By trial and error, I got used to recognizing hike-able areas in and around the city and choosing recorded trails according to season and their practicality. By the fall of 2019, the Istanbul Muslim Collective hiking group had started to gain more and more interest. The number of participants who wanted to join our walks grew so much that I could not anymore handle the groups alone. With more than 10 people, it is better to have a helping hand, especially if the group encounters any difficulties along the way that might require the full attention of one group leader. So, I got myself a co-leader. Together we encouraged dozens to join and meet Istanbul from a whole new angle.

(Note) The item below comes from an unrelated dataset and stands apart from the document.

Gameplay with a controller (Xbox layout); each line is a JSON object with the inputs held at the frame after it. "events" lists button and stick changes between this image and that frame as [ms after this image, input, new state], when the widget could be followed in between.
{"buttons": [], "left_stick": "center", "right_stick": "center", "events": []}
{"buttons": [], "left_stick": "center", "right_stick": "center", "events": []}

Most of our trips, however, were restricted due to the pandemic. Suddenly, we had to make sure to stay within the city borders. Yet, as cliched as it sounds, everything happens for a reason. We explored Polonezköy and the Belgrade Forest in and out, all the way to Kemerburgaz, not forgetting to discover the fantastic pieces of history along the way. Numerous aqueducts are hidden in the woods and keep the Byzantine and Ottoman past to learn about, staying however less attractive for tourists than the famous landmarks in the city center. A spot that I especially enjoyed showing to the others was the very much underrated Ballıkayalar Park in Gebze. While most visitors spend their day at the picnic area by the mouth of the canyon, those looking for an outdoor buzz of another kind should take the hike through the canyon. To benefit from the numerous creeks flowing through Istanbul, we went for water hikes during the hotter summer days in Çatalca or Kocaeli. The Çınarlıdere picnic grounds and trail in Derince took us even to a natural waterfall pool for a fun swim intermingling with the local youth who knew how to ascend to the pool with a rope from the mountain trail. We also discovered a view over the city that makes the Galata Tower jealous from the hilltops of the Aydos Forest, to which the trailheads are easily reachable by city buses. However, my personal favorite was the hike in Ağva, where we spent hours on a private beach and offering me a swim in the Black Sea for the first time in my life. The cliffs around the area left me speechless, and I realized that Istanbul, just like Turkey, is diverse not only in terms of the cultures the different districts have to offer but also in its outdoors. This realization changed my perception of the city forever. Today, anyone who visits Istanbul and comes to me for touristy advice leaves with instructions for at least one easy-to-organize local day-hike.
I say it bluntly, but Istanbul is a harsh city for those not used to metropoles. It took me five years until I figured out how to make the best out of it. The secret to a successful life anywhere we are lies in understanding that we can create our own opportunities. As Turkey enters a new full-lockdown period of 17 days, many will be looking forward to the upcoming trips and travels. The pandemic and travel restrictions have put an end – or at least forced a postponement – to many wandering dreams. During 2020, I was almost "forced" to explore the curves and corners of Istanbul that I otherwise would not have given the attention they deserve. But as one of my favorite quotes by the French novelist Marcel Proust goes, "The real voyage of discovery consists not in seeking new landscapes, but in having new eyes."